Jahr für Jahr steigt der Meeresspiegel und erhöht weltweit für Küstenregionen und ihre Bewohner die Gefährdung durch Überschwemmungen. Nun zeigt eine Studie, dass gleichzeitig entlang der US-amerikanischen Ostküste große Landstriche absinken - zum Teil deutlich. Betroffen sind auch dicht besiedelte Städte wie etwa New York, Baltimore und Norfolk. Dort steigert die Bodenbewegung nicht nur die Überflutungsgefahr, sondern sie bedroht auch die teils marode Infrastruktur - Gebäude, Rohrleitungen, Straßen, Gleisanlagen und sogar Start- und Landebahnen großer Flughäfen.

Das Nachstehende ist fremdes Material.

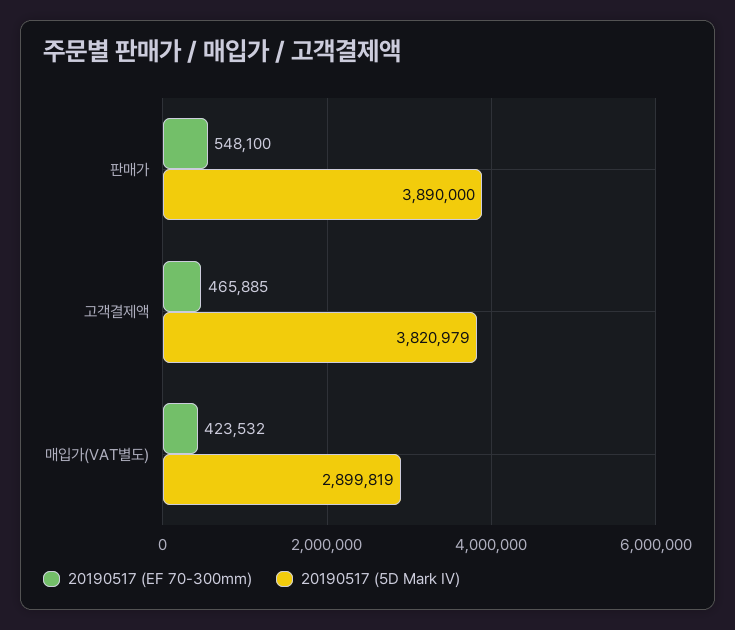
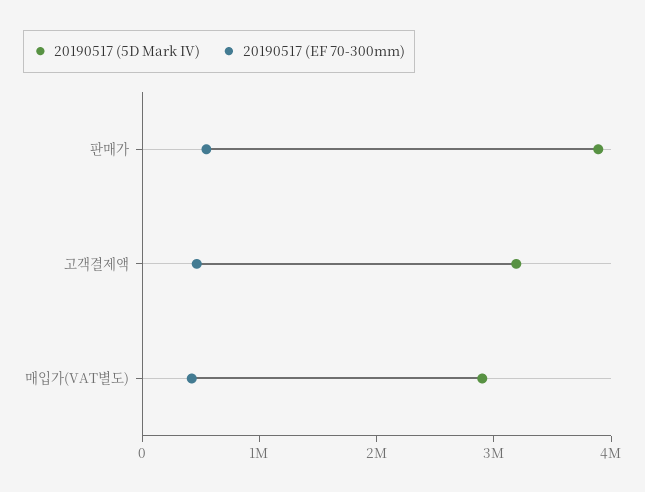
  {
    "20190517 (EF 70-300mm)": {
      "판매가": 548100,
      "고객결제액": 465885,
      "매입가(VAT별도)": 423532
    },
    "20190517 (5D Mark IV)": {
      "판매가": 3890000,
-     "고객결제액": 3820979,
+     "고객결제액": 3200000,
      "매입가(VAT별도)": 2899819
    }
  }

"Das Problem ist nicht allein, dass das Land absinkt", erläutert Erstautor Leonard Ohenhen von der Universität Virginia Tech in Blacksburg. "Das Problem ist, dass die Hotspots des absinkenden Lands sich direkt überschneiden mit Zentren von Bevölkerung und Infrastruktur." Als Beispiele nennen der Geowissenschaftler und seine Kollegen im Fachblatt "PNAS Nexus" die großen New Yorker Flughäfen JFK und LaGuardia, wo die jährliche Absenkrate mehr als zwei Millimeter betrage.
Für die gesamte US-Ostküste hatte das Team entlang eines 100 Kilometer breiten Streifens anhand von Radarmessungen durch Satelliten die Bodenbewegungen für den Zeitraum von 2007 bis 2020 ausgewertet. Resultate: Große Teile des Areals sinken um mehr als zwei Millimeter pro Jahr, manche - immerhin bis zu 3700 Quadratkilometer - um mehr als 5 Millimeter, stellenweise sogar um mehr als 10 Millimeter. In New York, Baltimore und Norfolk liegt die Rate überwiegend bei ein bis zwei Millimetern pro Jahr. Ursachen sind hauptsächlich die Verdichtung des Untergrunds, die Entnahme von Grundwasser und Bergbau.
Überflutungen auch ohne Meeresspiegelanstieg
Das Absinken könnte in Kombination mit dem steigenden Meeresspiegel - immerhin zurzeit rund 4 Millimeter pro Jahr - das Überflutungsrisiko für manche Areale binnen weniger Jahrzehnte verdreifachen, schreibt die Gruppe. Auch wenn es keinen steigenden Meeresspiegel gäbe, könne eine andauernde Absenkung des Bodens in manchen Küstenregionen zu irreversiblen Überflutungen und regelmäßigeren Überschwemmungen führen.
Für die Schädigung der Infrastruktur sei die Absenkungsrate jedoch nicht unbedingt ausschlaggebend, heißt es weiter. Problematisch sei etwa, wenn benachbarte Gegenden mit unterschiedlicher Geschwindigkeit absinken, was zu Schieflagen führt. Hier kommt erschwerend hinzu, dass sich in manchen Arealen der Ostküste die Oberfläche hebt - etwa an der bei Baltimore gelegenen Chesapeake Bay. Dies gilt als Spätfolge der vor rund 10.000 Jahren verschwundenen Gletscher.
Auch in deutschen Küstenregionen sinken einige Gebiete deutlich ab, wie Thomas Lege von der Bundesanstalt für Geowissenschaften und Rohstoffe (BGR) in Hannover erläutert. Betroffen sind hauptsächlich die Marschland-Areale - also Gebiete mit angeschwemmten, meist sehr feuchten und unverfestigten Sedimentablagerungen - etwa in den Mündungsgebieten von Elbe und Weser.
Noch größere Absenkungen von jährlich zehn Millimetern oder mehr gebe es über Gasfeldern etwa westlich an der Emsmündung, sagt der Leiter des BGR-Fachbereichs Gefährdungsanalysen und Fernerkundung. Mit der Absenkung steige zwar die Gefährdung durch Überschwemmungen, sagt Lege, insbesondere wenn man in längeren Zeiträumen über mehrere Jahrzehnte denke. "Doch der Zusammenhang zwischen Meeresspiegelanstieg und Absenkung der Böden wird beim Deichbau berücksichtigt", betont der Experte. Und auch beim Bau von Straßen oder Industriegebieten über Marschland werde häufig vorgeplant: Dort würden Areale mitunter schon Jahre vor dem eigentlichen Baubeginn meterdick mit Sand bedeckt - "um den unbefestigten Boden vorzubelasten, ihn wie einen unterirdischen Schwamm etwas auszupressen und künftige Absenkungen so vorwegzunehmen".